Efficient backward decoding of high-order hidden Markov models

摘要

The forward–backward search (FBS) algorithm [S. Austin, R. Schwartz, P. Placeway, The forward–backward search algorithm, in: Proceedings of the IEEE International Conference on Acoustics, Speech and Signal Processing, 1991, pp. 697–700] has resulted in increases in speed of up to 40 in expensive time-synchronous beam searches in hidden Markov model (HMM) based speech recognition [R. Schwartz, S. Austin, Efficient, high-performance algorithms for N-best search, in: Proceedings of the Workshop on Speech and Natural Language, 1990, pp. 6–11; L. Nguyen, R. Schwartz, F. Kubala, P. Placeway, Search algorithms for software-only real-time recognition with very large vocabularies, in: Proceedings of the Workshop on Human Language Technology, 1993, pp. 91–95; A. Sixtus, S. Ortmanns, High-quality word graphs using forward–backward pruning, in: Proceedings of the IEEE International Conference on Acoustics, Speech and Signal Processing, 1999, pp. 593–596]. This is typically achieved by using a simplified forward search to decrease computation in the following detailed backward search.

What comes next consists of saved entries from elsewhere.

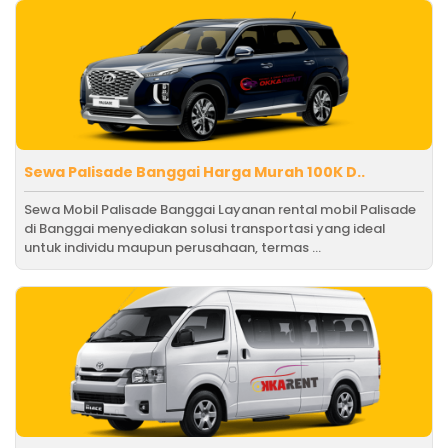
Sewa Palisade Banggai Harga Murah 100K D..
Sewa Mobil Palisade Banggai Layanan rental mobil Palisade
di Banggai menyediakan solusi transportasi yang ideal
untuk individu maupun perusahaan, termas ...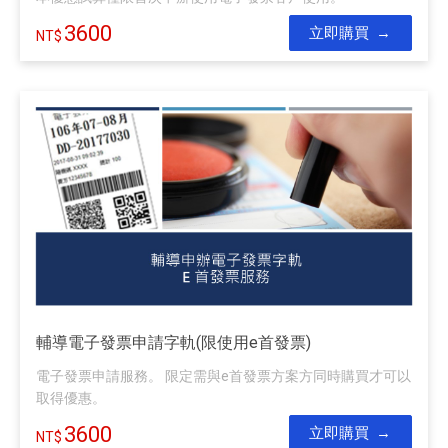
3600
立即購買
輔導電子發票申請字軌(限使用e首發票)
電子發票申請服務。 限定需與e首發票方案方同時購買才可以
取得優惠。
3600
立即購買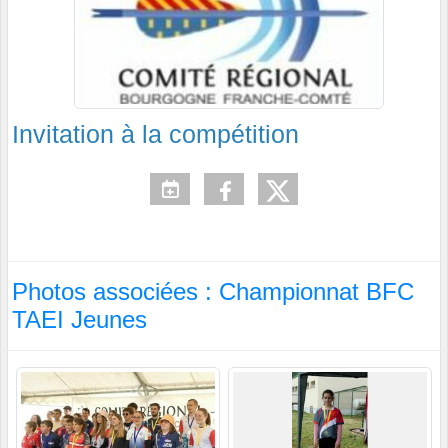
Invitation à la compétition
Photos associées : Championnat BFC
TAEI Jeunes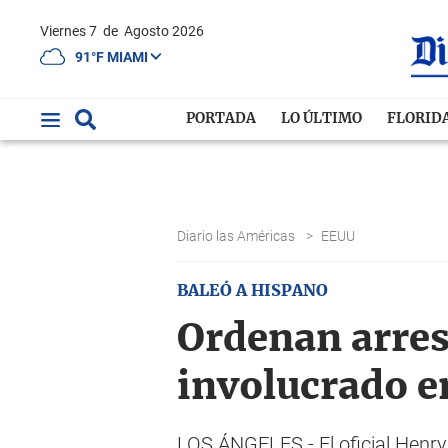
Viernes 7
de
Agosto 2026
91°F MIAMI
PORTADA
LO ÚLTIMO
FLORID
Diario las Américas
>
EEUU
BALEÓ A HISPANO
Ordenan arres
involucrado e
LOS ÁNGELES.- El oficial Henry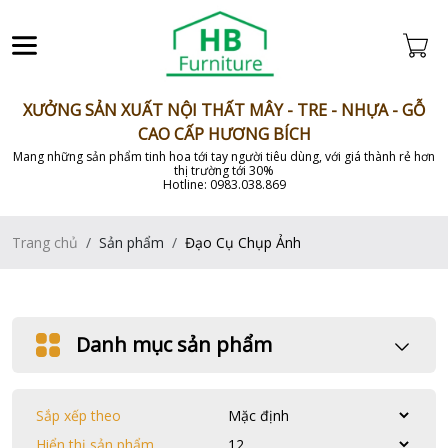
XƯỞNG SẢN XUẤT NỘI THẤT MÂY - TRE - NHỰA - GỖ
CAO CẤP HƯƠNG BÍCH
Mang những sản phẩm tinh hoa tới tay người tiêu dùng, với giá thành rẻ hơn
thị trường tới 30%
Hotline: 0983.038.869
Trang chủ
Sản phẩm
Đạo Cụ Chụp Ảnh
Danh mục sản phẩm
Sắp xếp theo
Hiển thị sản phẩm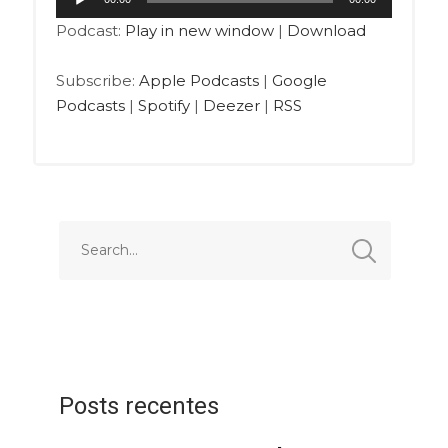
de
Podcast:
Play in new window
|
Download
áudio
Subscribe:
Apple Podcasts
|
Google
Podcasts
|
Spotify
|
Deezer
|
RSS
Posts recentes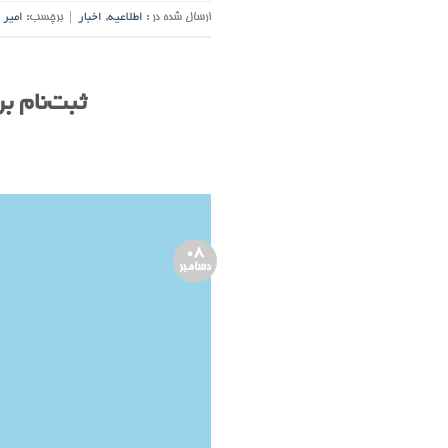
ارسال شده در :
اطلاعیه
,
اخبار
|
برچسب:
امیر 
ثبت‌نام برن
08
دسامبر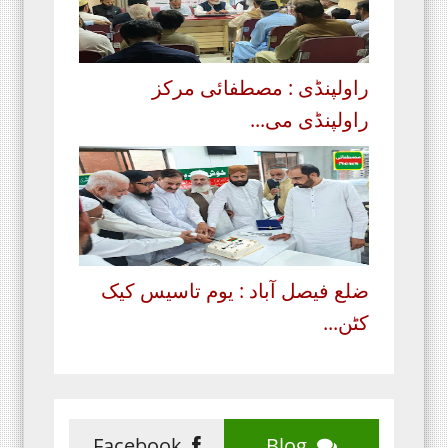
راولپنڈی : مصطفائی مرکز
راولپنڈی می...
ضلع فیصل آباد : یوم تاسیس کیک
کٹن...
Facebook
Blog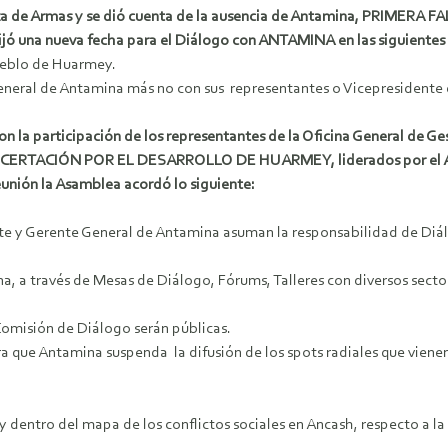
 de Armas y se dió cuenta de la ausencia de Antamina, PRIMERA FALT
 una nueva fecha para el Diálogo con ANTAMINA en las siguientes 
pueblo de Huarmey.
General de Antamina más no con sus representantes o Vicepresidente 
on la participación de los representantes de la Oficina General de Ge
CERTACIÓN POR EL DESARROLLO DE HUARMEY, liderados por el Alcal
ión la Asamblea acordó lo siguiente:
dente y Gerente General de Antamina asuman la responsabilidad de Diá
na, a través de Mesas de Diálogo, Fórums, Talleres con diversos secto
 Comisión de Diálogo serán públicas.
ra que Antamina suspenda la difusión de los spots radiales que vien
y dentro del mapa de los conflictos sociales en Ancash, respecto a 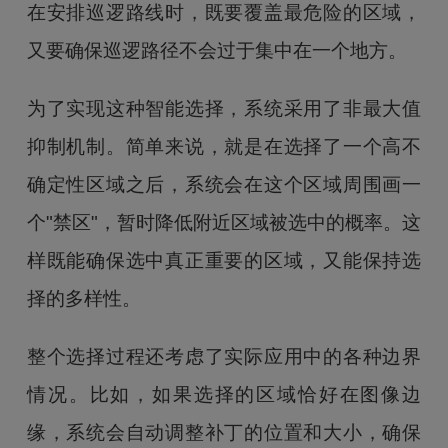
在安排巡逻路线时，既要覆盖最危险的区域，
又要确保巡逻路径不会过于集中在一个地方。
为了实现这种智能选择，系统采用了非最大值
抑制机制。简单来说，就是在选择了一个高不
确定性区域之后，系统会在这个区域周围画一
个"禁区"，暂时降低附近区域被选中的概率。这
样既能确保选中真正重要的区域，又能保持选
择的多样性。
整个选择过程还考虑了实际应用中的各种边界
情况。比如，如果选择的区域恰好在图像边
缘，系统会自动调整补丁的位置和大小，确保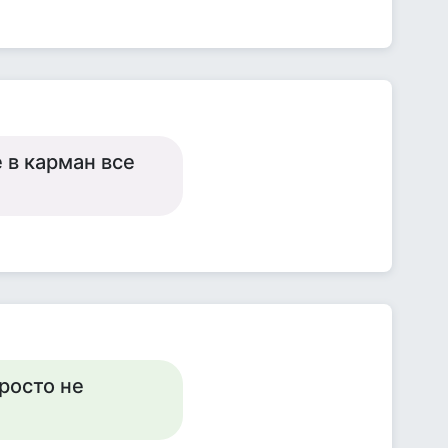
 в карман все
росто не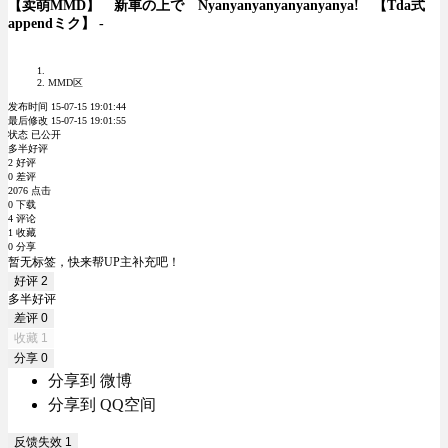
【卖萌MMD】 新車の上で Nyanyanyanyanyanyanya! 【Tda式
appendミク】 -
MMD区
发布时间 15-07-15 19:01:44
最后修改 15-07-15 19:01:55
状态 已公开
多半好评
2 好评
0 差评
2076 点击
0 下载
4 评论
1 收藏
0 分享
暂无标签，快来帮UP主补充吧！
好评
2
多半好评
差评
0
收藏
1
分享
0
分享到 微博
分享到 QQ空间
反馈失效
1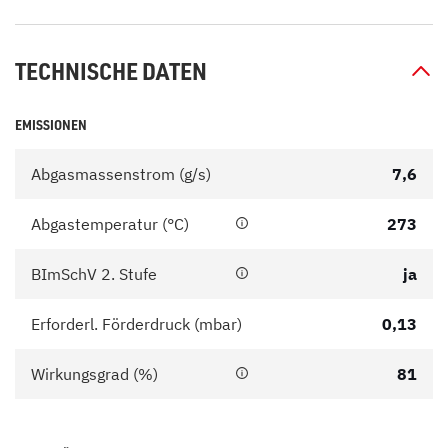
TECHNISCHE DATEN
EMISSIONEN
Abgasmassenstrom (g/s)
7,6
Abgastemperatur (°C)
273
BImSchV 2. Stufe
ja
Erforderl. Förderdruck (mbar)
0,13
Wirkungsgrad (%)
81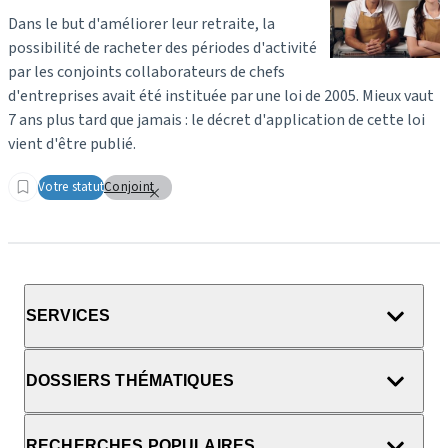
Dans le but d'améliorer leur retraite, la
possibilité de racheter des périodes d'activité
par les conjoints collaborateurs de chefs
d'entreprises avait été instituée par une loi de 2005. Mieux vaut
7 ans plus tard que jamais : le décret d'application de cette loi
vient d'être publié.
Votre statut
Conjoint
SERVICES
DOSSIERS THÉMATIQUES
RECHERCHES POPULAIRES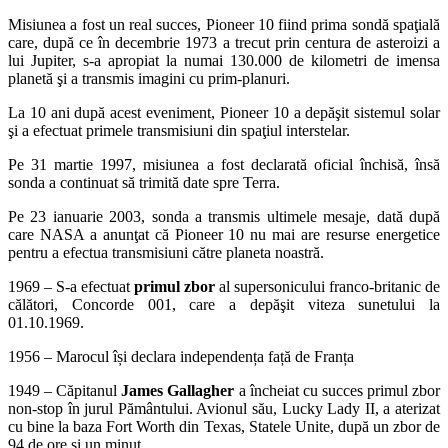
Misiunea a fost un real succes, Pioneer 10 fiind prima sondă spaţială
care, după ce în decembrie 1973 a trecut prin centura de asteroizi a
lui Jupiter, s-a apropiat la numai 130.000 de kilometri de imensa
planetă şi a transmis imagini cu prim-planuri.
La 10 ani după acest eveniment, Pioneer 10 a depăşit sistemul solar
şi a efectuat primele transmisiuni din spaţiul interstelar.
Pe 31 martie 1997, misiunea a fost declarată oficial închisă, însă
sonda a continuat să trimită date spre Terra.
Pe 23 ianuarie 2003, sonda a transmis ultimele mesaje, dată după
care NASA a anunţat că Pioneer 10 nu mai are resurse energetice
pentru a efectua transmisiuni către planeta noastră.
1969 – S-a efectuat
primul zbor
al supersonicului franco-britanic de
călători, Concorde 001, care a depăşit viteza sunetului la
01.10.1969.
1956 – Marocul își declara independența față de Franța
1949 – Căpitanul
James Gallagher
a încheiat cu succes primul zbor
non-stop în jurul Pământului. Avionul său, Lucky Lady II, a aterizat
cu bine la baza Fort Worth din Texas, Statele Unite, după un zbor de
94 de ore şi un minut.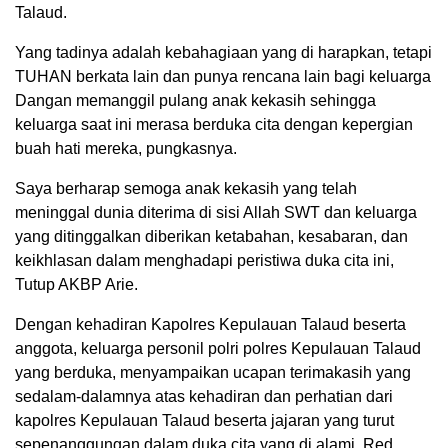
Talaud.
Yang tadinya adalah kebahagiaan yang di harapkan, tetapi
TUHAN berkata lain dan punya rencana lain bagi keluarga
Dangan memanggil pulang anak kekasih sehingga
keluarga saat ini merasa berduka cita dengan kepergian
buah hati mereka, pungkasnya.
Saya berharap semoga anak kekasih yang telah
meninggal dunia diterima di sisi Allah SWT dan keluarga
yang ditinggalkan diberikan ketabahan, kesabaran, dan
keikhlasan dalam menghadapi peristiwa duka cita ini,
Tutup AKBP Arie.
Dengan kehadiran Kapolres Kepulauan Talaud beserta
anggota, keluarga personil polri polres Kepulauan Talaud
yang berduka, menyampaikan ucapan terimakasih yang
sedalam-dalamnya atas kehadiran dan perhatian dari
kapolres Kepulauan Talaud beserta jajaran yang turut
sepenanggungan dalam duka cita yang di alami. Red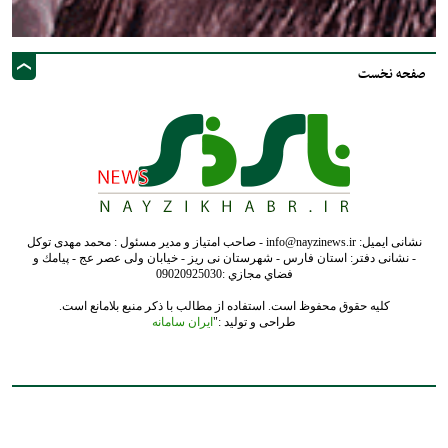
صفحه نخست
نشانی ایمیل: info@nayzinews.ir - صاحب امتیاز و مدیر مسئول : محمد مهدی توکل
- نشانی دفتر: استان فارس - شهرستان نی ریز - خیابان ولی عصر عج - پيامك و
فضاي مجازي :09020925030
کلیه حقوق محفوظ است. استفاده از مطالب با ذکر منبع بلامانع است.
طراحی و تولید :"
ایران سامانه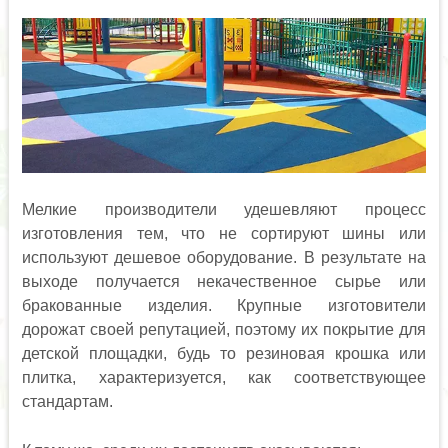
Мелкие производители удешевляют процесс
изготовления тем, что не сортируют шины или
используют дешевое оборудование. В результате на
выходе получается некачественное сырье или
бракованные изделия. Крупные изготовители
дорожат своей репутацией, поэтому их покрытие для
детской площадки, будь то резиновая крошка или
плитка, характеризуется, как соответствующее
стандартам.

FBS implicitly assumes that forward and backward searches of HMMs are computationally equivalent. In this paper we present experimental results, obtained on the CallFriend database, that show that this assumption is incorrect for conventional high-order HMMs. Therefore, any improvement in computational efficiency that is gained by using conventional low-order HMMs in the simplified backward search of FBS is lost.This problem is solved by presenting a new definition of HMMs termed a right-context HMM, which is equivalent to conventional HMMs. We show that the computational expense of backward Viterbi-beam decoding right-context HMMs is similar to that of forward decoding conventional HMMs. Though not the subject of this paper, this allows us to more efficiently decode high-order HMMs, by capitalising on the improvements in computational efficiency that is obtained by using the FBS algorithm.